La kinésiologie permet d’aborder cette dimension avec douceur, en identifiant les stress liés à ces mémoires anciennes et en aidant le corps à se libérer de ce qui n’appartient plus au présent. Cela ouvre la possibilité de vivre son propre deuil de manière plus apaisée, sans porter le poids des histoires familiales passées, et sans le faire porter aux générations suivantes.

Quelques thématiques abordées en séances :
M., 67 ans :
Après la perte de son chat, la personne consulte pour une grande fatigue persistante et une sensation d’oppression thoracique. Elle ne peut s’empêcher de « s’en vouloir ». Le test musculaire met en évidence un vide du méridien du Poumon, en lien avec la tristesse, et du Maître Coeur, qui oriente vers un ressenti de culpabilité.
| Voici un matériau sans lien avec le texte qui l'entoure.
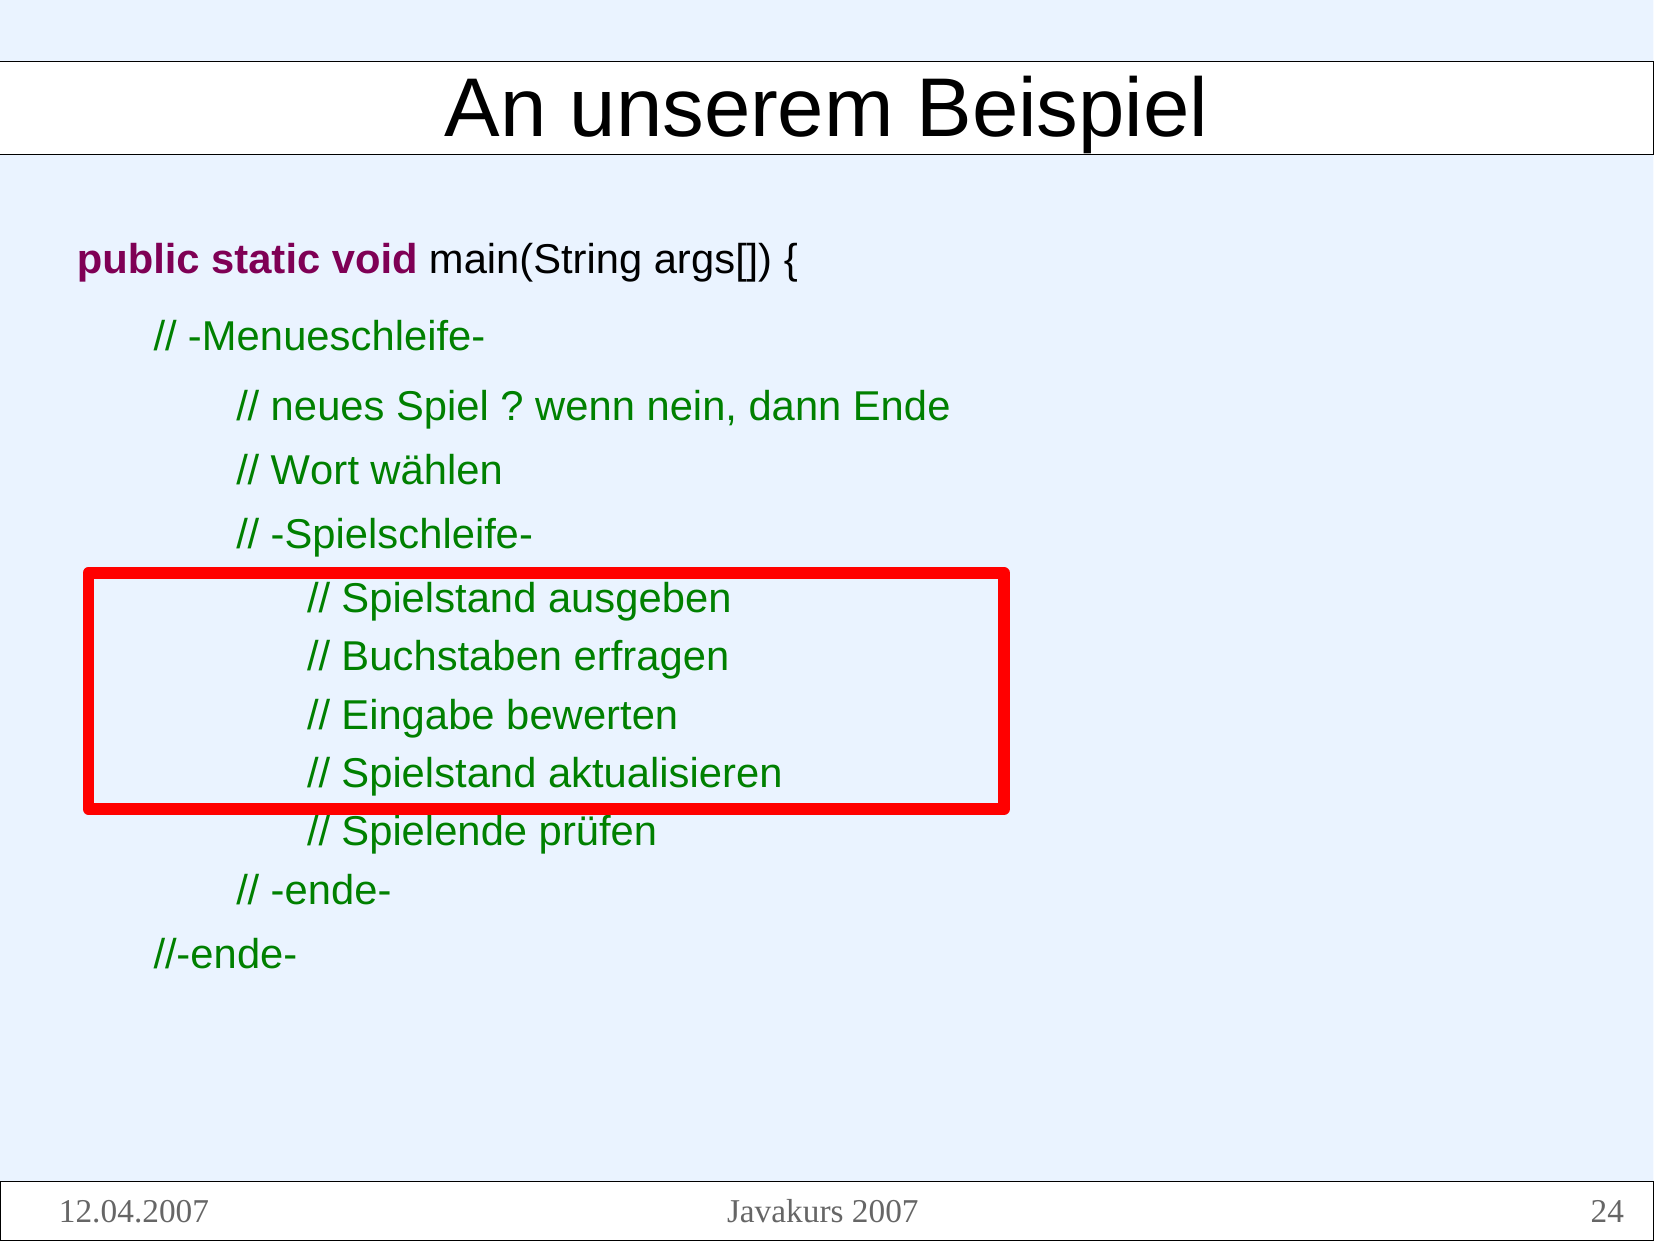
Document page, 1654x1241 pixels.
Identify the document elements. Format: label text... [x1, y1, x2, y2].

list public static void main(String args[]) { // -Menueschleife- // neues Spiel ? wenn nein, dann Ende // Wort wählen // -Spielschleife- // Spielstand ausgeben // Buchstaben erfragen // Eingabe bewerten // Spielstand aktualisieren // Spielende prüfen // -ende- //-ende- [59, 236, 1595, 1137]
title An unserem Beispiel [0, 61, 1654, 155]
A 9 ans, M. a perdu un autre animal dont elle avait la responsabilité, d’où la culpabilité et la tristesse réactivées par le deuil actuel du chat. Après diverses techniques de libération de stress émotionnel, M. s’est sentie plus apaisée et mieux dans son corps.
V. 7 ans :
V. consulte pour un problème de séparation avec sa maman. Le test musculaire nous amène à la 1ère année de ce petit garçon. Sa maman a perdu son papa à ce moment-là. V. a répondu à cette tristesse en tentant de combler la solitude et la tristesse de sa maman en deuil par un besoin constant de veiller sur elle et de « ne plus la lâcher ». Nous avons travaillé sur la libération de cette « mission » qu’il portait. Après 2 séances, il parvient à se détacher de sa maman avec sérénité.
E. 51 ans :
E a perdu son mari des suites d’une longue maladie il y a quelques années. Son quotidien s’est effondré et sa tristesse profonde ne s’apaise pas avec le temps. Elle a du mal à en parler, s'est refermée sur elle-même et est confrontée à des crises d'angoisse. Quelques séances de kinésiologie se sont avérées efficaces pour accueillir ses émotions, se permettre d’enfin les exprimer sans se sentir submergée, relâcher les tensions accumulées dans le corps et retrouver peu à peu un apaisement intérieur.

En conclusion , le processus de deuil n’est pas un oubli, ni une trahison de ce qui a été perdu. C’est un processus d’intégration douloureux, parfois long et chaotique, mais profondément humain.
Il n’y a rien à “réussir” dans le deuil. Il y a seulement un chemin à traverser, semé de différentes étapes.
On ne redevient pas la personne que l’on était avant. On devient quelqu’un d’autre, avec une histoire transformée et, parfois, une sensibilité plus grande à la vie.
Être accompagné pour vivre un deuil et le surmonter peut faire toute la différence.